- Texto de origem
= = =

Fernando Vieira

à Deriva

Fernando Vieira

Tânger, Portimão, Lisboa e Madrid

Num momento em que se volta a ouvir a sirene de alarme face ao recrudescimento galopante da estirpe Delta da Covid-19, e quando as expetativas da economia algarvia, direta e indiretamente ligada ao turismo, baixam consideravelmente pelo fecho de portas dos seus principais mercados fornecedores, eis que há quem vislumbre uma luz ao fundo do túnel na forma da ligação marítima (diária!...) entre Tânger e Portimão. 

Grandes entusiastas da medida, os marroquinos não se têm poupado a esforços nas últimas semanas para desbloquear o aparente impasse que o Governo português está a protagonizar, ao que tudo indica para não melindrar os interesses dos nossos vizinhos espanhóis caso a rota em causa saia do papel. 

Se assim for – e tudo indica que é – fica a questão: caso os protagonistas mudassem de posição, ou seja, os espanhóis a prejudicar negócios portugueses, vocês acham que Madrid não assobiaria cinicamente para o lado? Exemplos abundam sobre o ponto de vista de ‘nuestros hermanos’ relativamente ao nosso jardinzinho à beira-mar plantado… 

Seja como for, fontes geralmente bem informadas garantem-me que Rabat tem pressa para garantir a rota Tânger-Portimão, como forma de não depender em exclusivo dos caprichos espanhóis, mas está a perder a paciência pelo extremo cuidado com que Lisboa administra o processo. 

Em cima da mesa está a realização de duas viagens diárias entre o Norte de África e o Algarve, movimentando cerca de quatro mil pessoas por dia, sobretudo a comunidade emigrante magrebina.

= = =

- Secção de dados
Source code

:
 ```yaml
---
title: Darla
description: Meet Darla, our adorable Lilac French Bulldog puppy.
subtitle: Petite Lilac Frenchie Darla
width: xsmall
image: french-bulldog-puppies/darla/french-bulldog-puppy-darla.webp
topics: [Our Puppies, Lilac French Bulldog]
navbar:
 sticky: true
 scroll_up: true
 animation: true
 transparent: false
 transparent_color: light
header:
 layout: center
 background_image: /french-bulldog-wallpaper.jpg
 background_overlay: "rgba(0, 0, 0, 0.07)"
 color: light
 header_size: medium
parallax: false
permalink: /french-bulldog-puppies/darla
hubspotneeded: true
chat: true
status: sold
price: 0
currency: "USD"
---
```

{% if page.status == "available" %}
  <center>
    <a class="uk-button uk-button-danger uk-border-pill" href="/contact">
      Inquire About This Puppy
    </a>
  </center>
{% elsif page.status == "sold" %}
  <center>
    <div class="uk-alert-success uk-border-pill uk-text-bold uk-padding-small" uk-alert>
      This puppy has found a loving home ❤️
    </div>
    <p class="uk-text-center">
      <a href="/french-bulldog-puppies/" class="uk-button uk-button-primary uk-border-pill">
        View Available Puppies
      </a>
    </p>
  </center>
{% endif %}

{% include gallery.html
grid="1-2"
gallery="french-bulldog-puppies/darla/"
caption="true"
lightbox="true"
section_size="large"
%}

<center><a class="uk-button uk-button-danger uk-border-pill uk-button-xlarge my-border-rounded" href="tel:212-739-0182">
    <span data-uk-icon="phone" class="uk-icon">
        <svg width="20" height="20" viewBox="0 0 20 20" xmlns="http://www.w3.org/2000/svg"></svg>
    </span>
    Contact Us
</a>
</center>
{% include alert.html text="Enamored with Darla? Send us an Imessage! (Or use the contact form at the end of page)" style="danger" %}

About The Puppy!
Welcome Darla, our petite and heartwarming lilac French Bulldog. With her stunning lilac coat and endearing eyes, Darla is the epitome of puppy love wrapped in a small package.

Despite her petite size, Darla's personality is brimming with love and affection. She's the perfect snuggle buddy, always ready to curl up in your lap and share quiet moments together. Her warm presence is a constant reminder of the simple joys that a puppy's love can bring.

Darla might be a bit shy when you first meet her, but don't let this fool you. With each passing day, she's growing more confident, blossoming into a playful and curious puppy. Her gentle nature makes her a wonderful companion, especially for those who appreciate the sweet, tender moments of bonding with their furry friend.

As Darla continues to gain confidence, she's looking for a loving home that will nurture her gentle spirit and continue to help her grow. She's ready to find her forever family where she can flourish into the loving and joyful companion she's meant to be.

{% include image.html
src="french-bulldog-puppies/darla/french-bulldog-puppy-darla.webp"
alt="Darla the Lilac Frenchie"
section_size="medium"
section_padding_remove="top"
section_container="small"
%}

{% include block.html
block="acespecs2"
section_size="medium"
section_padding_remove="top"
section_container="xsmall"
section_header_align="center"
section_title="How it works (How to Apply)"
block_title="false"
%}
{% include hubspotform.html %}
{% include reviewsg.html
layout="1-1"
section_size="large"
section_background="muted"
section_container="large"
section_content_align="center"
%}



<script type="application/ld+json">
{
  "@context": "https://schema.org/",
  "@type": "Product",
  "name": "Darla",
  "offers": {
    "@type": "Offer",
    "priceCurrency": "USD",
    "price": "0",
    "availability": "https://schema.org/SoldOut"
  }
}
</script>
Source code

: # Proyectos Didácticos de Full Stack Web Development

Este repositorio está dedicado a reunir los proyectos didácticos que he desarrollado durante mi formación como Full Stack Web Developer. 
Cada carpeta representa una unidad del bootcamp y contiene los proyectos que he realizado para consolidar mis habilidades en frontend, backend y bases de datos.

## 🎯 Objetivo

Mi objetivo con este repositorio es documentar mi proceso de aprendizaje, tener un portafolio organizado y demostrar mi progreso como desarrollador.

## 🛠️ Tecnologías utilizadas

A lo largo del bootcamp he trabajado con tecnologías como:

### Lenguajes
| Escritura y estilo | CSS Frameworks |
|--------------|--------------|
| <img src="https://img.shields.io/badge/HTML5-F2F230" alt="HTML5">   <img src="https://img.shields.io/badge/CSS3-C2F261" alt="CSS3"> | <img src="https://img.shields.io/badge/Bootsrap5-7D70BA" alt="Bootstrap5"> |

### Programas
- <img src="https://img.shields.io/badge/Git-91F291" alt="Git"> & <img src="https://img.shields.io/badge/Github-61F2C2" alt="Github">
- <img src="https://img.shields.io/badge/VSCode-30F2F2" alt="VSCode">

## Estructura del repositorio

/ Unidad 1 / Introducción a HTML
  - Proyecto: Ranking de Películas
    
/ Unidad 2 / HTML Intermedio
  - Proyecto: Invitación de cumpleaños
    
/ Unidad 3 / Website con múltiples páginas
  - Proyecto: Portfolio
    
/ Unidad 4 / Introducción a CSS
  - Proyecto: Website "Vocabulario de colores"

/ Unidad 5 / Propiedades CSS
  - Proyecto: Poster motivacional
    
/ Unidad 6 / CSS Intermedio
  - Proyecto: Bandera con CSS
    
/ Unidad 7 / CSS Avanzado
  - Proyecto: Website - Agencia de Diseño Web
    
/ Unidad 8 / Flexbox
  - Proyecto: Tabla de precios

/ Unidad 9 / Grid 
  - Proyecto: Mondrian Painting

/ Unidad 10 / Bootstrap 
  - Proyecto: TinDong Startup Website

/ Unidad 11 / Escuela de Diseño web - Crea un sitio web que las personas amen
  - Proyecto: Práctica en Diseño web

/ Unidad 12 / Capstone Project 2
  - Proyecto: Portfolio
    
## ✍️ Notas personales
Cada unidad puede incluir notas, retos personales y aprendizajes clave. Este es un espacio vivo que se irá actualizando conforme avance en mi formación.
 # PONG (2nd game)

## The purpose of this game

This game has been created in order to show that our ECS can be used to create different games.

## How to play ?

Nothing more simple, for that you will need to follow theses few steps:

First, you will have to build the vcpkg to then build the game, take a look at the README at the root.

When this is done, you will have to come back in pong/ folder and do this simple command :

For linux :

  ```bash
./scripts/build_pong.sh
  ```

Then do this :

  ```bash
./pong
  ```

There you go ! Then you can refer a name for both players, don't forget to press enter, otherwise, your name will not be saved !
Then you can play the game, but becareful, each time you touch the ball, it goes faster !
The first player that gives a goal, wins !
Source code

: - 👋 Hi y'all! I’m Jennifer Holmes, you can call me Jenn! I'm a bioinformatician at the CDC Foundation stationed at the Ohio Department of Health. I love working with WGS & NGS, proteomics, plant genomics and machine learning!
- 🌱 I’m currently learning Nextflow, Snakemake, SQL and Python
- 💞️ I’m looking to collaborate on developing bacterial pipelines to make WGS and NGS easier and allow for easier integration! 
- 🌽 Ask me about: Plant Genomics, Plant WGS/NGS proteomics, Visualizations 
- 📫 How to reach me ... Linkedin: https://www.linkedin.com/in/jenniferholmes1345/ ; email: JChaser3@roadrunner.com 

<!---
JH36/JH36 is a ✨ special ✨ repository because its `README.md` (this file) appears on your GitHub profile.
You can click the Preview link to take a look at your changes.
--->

= = =

- Trabalho a realizar
1/ Reproduza fielmente o trecho do texto sobre a ligação Tânger-Portimão que vai de "Seja como for, fontes" até "comunidade emigrante magrebina.".
2/ Segundo o texto sobre a ligação Tânger-Portimão, quantas pessoas por dia movimentariam as duas viagens diárias previstas?
3/ Dê continuidade ao texto sobre a ligação Tânger-Portimão a partir da sua última frase.
O material não tem qualquer papel neste trabalho.

- Respostas aos exercícios
1/
Seja como for, fontes geralmente bem informadas garantem-me que Rabat tem pressa para garantir a rota Tânger-Portimão, como forma de não depender em exclusivo dos caprichos espanhóis, mas está a perder a paciência pelo extremo cuidado com que Lisboa administra o processo. 

Em cima da mesa está a realização de duas viagens diárias entre o Norte de África e o Algarve, movimentando cerca de quatro mil pessoas por dia, sobretudo a comunidade emigrante magrebina.

2/ Cerca de quatro mil pessoas por dia.

3/
No cerne da questão residem profundas divergências político-económico-religiosas entre Marrocos e Espanha, que geraram uma crise diplomática tendo Ceuta como pano de fundo. Mas isso a nós, portugueses, pouco ou nada importará, pois se o que Rabat quer são alternativas, então que as proporcionemos, com os benefícios que daí advirão. E não me parecem poucos… 

Temos em perspetiva todo um novo mercado, até turístico, uma vez que as famílias marroquinas de classe média alta, com um apreciável poder de compra, passariam a frequentar a excelente oferta algarvia, que desconhecem totalmente, apesar de comungarmos de muitos laços culturais, inspiradores da paisagem urbana e dos hábitos gastronómicos algarvios, que certamente lhes serão familiares. 

Portanto, e salvo opinião contrária, esta é uma oportunidade de ouro, que poderá – e deverá – anteceder outras, caso sejamos legitimamente ambiciosos e tenhamos em perspetiva que o Porto de Cruzeiros de Portimão se assume como uma privilegiada porta de saída e entrada para o Mediterrâneo, tanto mais que a rede atualmente a ser tecida por Rabat inclui o porto francês de Marselha e o italiano de Génova, entre outros ancoradouros de renome.  

Conseguem imaginar Portimão e o Algarve envolvidos nesta teia marítima? A verificar-se, e até ver, isto soa-me a música tocada por anjo em harpa.